Невысокого роста, кряжистый, с длинными, почти до колен, ручищами, Силыч мог сутками стоять у наковальни, выстукивая молотком звонкую дробь. Косте нравилось работать у него подручным – Силыч, как и он, не отличался словоохотливостью, мог неделями молчать, будто был совсем один в старой кузнице среди гремящего железа и сверкающих угольев горна. Силыч пользовался значительными привилегиями – он и спал в кузнице, оборудовав в закутке нечто наподобие каморки. С некоторых пор, с молчаливого согласия Силыча, Костя вместо того, чтобы коротать свободное время в шумном бараке, оставался в кузнице до отбоя, сидел на колченогом табурете возле закопченного оконца и читал-перечитывал потрепанные книги, которые брал в библиотеке зоны.
Так шли годы…
10. ПРОФЕССОР
Муха назойливо жужжала над головой, мешая сосредоточиться. Профессор в раздражении махнул рукой, отгоняя непрошеную гостью, и нечаянно зацепил очки, которые были сдвинуты на кончик носа. Очки отлетели к стене, а оттуда упали на пол. Хрупкие стеклышки разлетелись сверкающими брызгами, тонкая металлическая оправа запрыгала по полу, задребезжала.
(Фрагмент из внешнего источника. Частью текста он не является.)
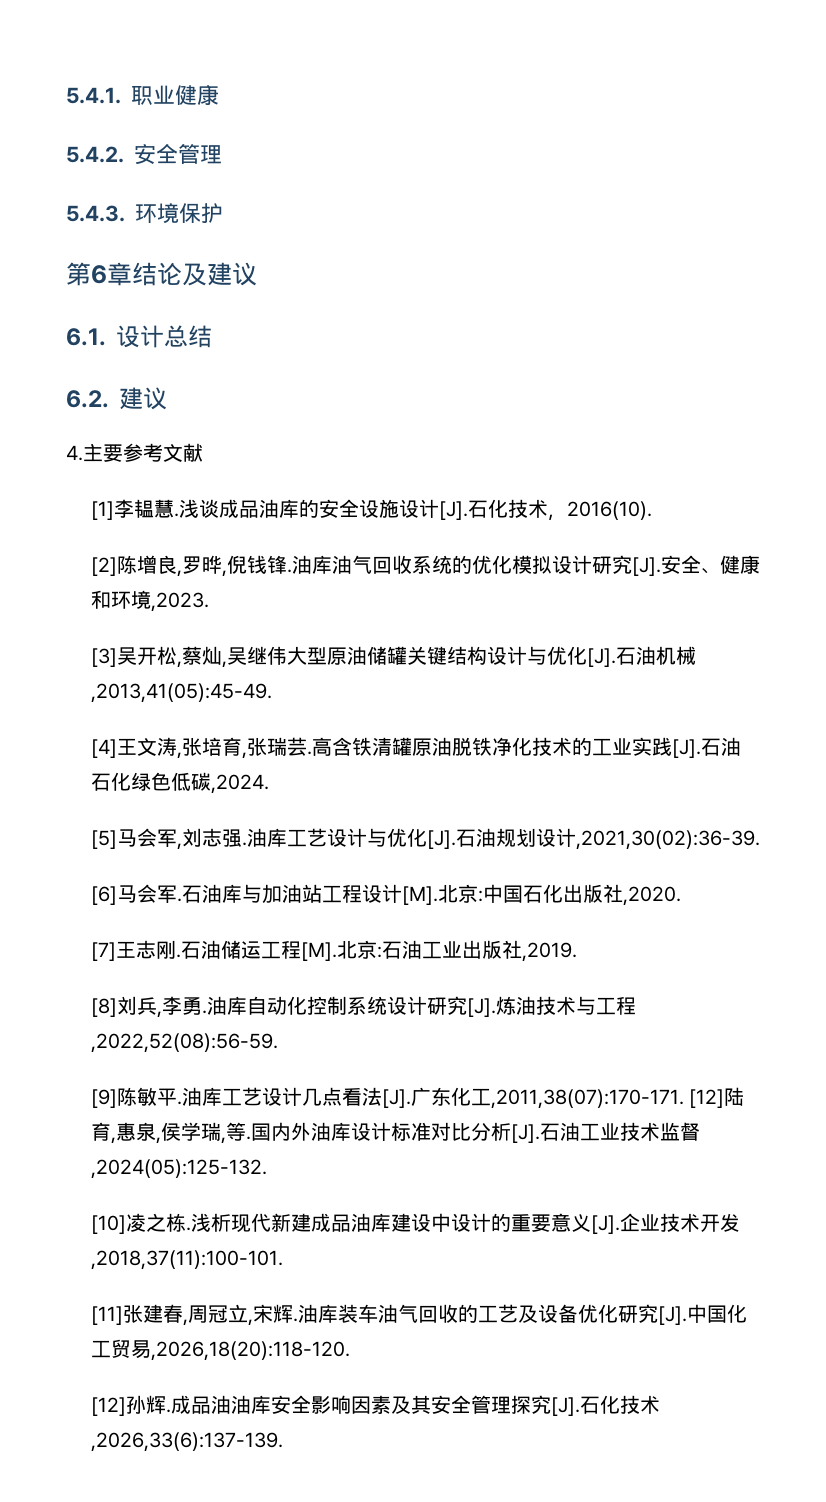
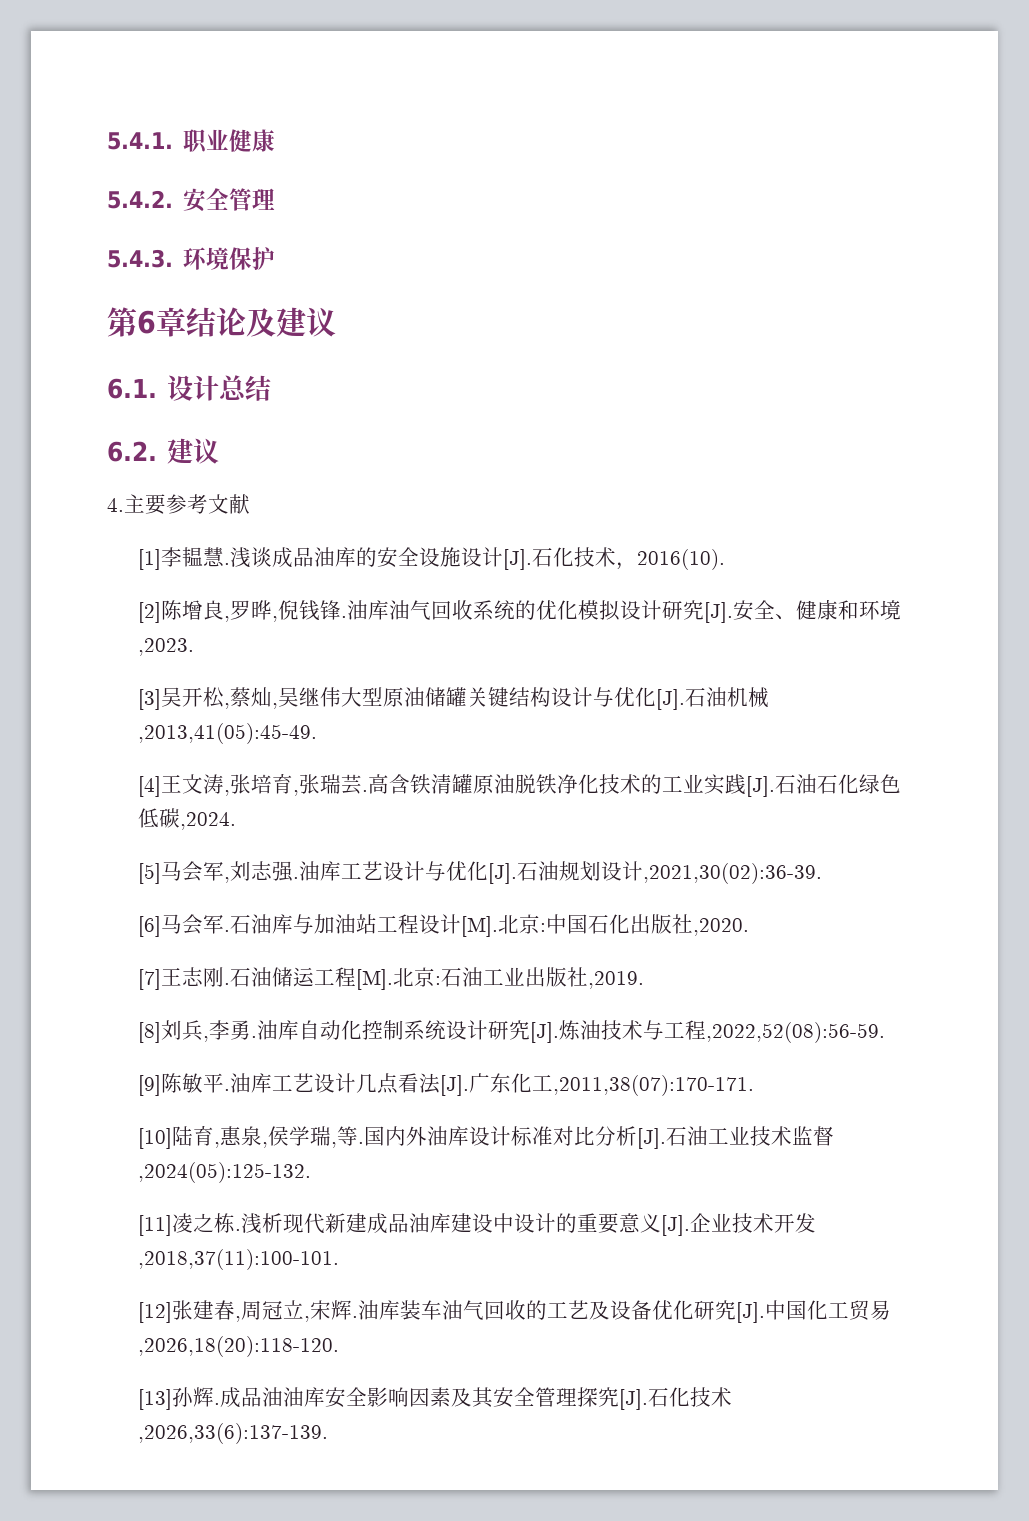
[689,1089,725,1108] [12] -> [138,1128,173,1149] // [10]
[90,1215,126,1234] [10] -> [138,1215,173,1236] [11]
[90,1306,123,1325] [11] -> [138,1302,173,1323] [12]
[90,1397,126,1416] [12] -> [138,1389,173,1410] [13]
Вздрогнув от неожиданности, Профессор некоторое время сидел неподвижно, уставившись в пространство перед собой и быстро мигая покрасневшими веками, затем вскочил и в приступе бессильной ярости затопал ногами, превращая стеклянные осколки в пыль. Пнув напоследок изуродованную оправу, он сплюнул и мелкими шаркающими шажками направился к огромному старинному буфету с резными купидонами на дверках. Достал начатую бутылку французского коньяка, рюмку, налил до краев, выпил. Поморщился с таким видом, будто проглотил полынную настойку, поставил бутылку на прежнее место, истово перекрестился на мрачные лики святых в углу, за мерцающим огоньком серебряной с чернью лампадки.
В последние годы Профессор стал набожным, не пропускал ни одной воскресной или праздничной службы в маленькой церквушке, что около рынка, единственной на весь город, которую так и не смогли разрушить большевики – уж больно прочны оказались ее стены, сложенные безвестными мастерами два столетия назад.
Михей, братец, посмеивался: "Что, сучий потрох, "крышу" надежную на том свете столбишь? В рай метишь? Поздно спохватился, там ворота покрепче будут, чем в зоне, никакие отмычки не помогут…" Скрипнул зубами от злости, вспомнив слюнявую ухмылку Михея. Собственными руками удушил бы единоутробного. Тупая скотина, мнит себя хитроумным дельцом, а того не понимает, что своей жадностью веревочку вьет и для себя и для него. Устроят менты напоследок перед дальней дорогой "чистилище", еще как устроят. Как пить дать. Ублюдок, гад подколодный!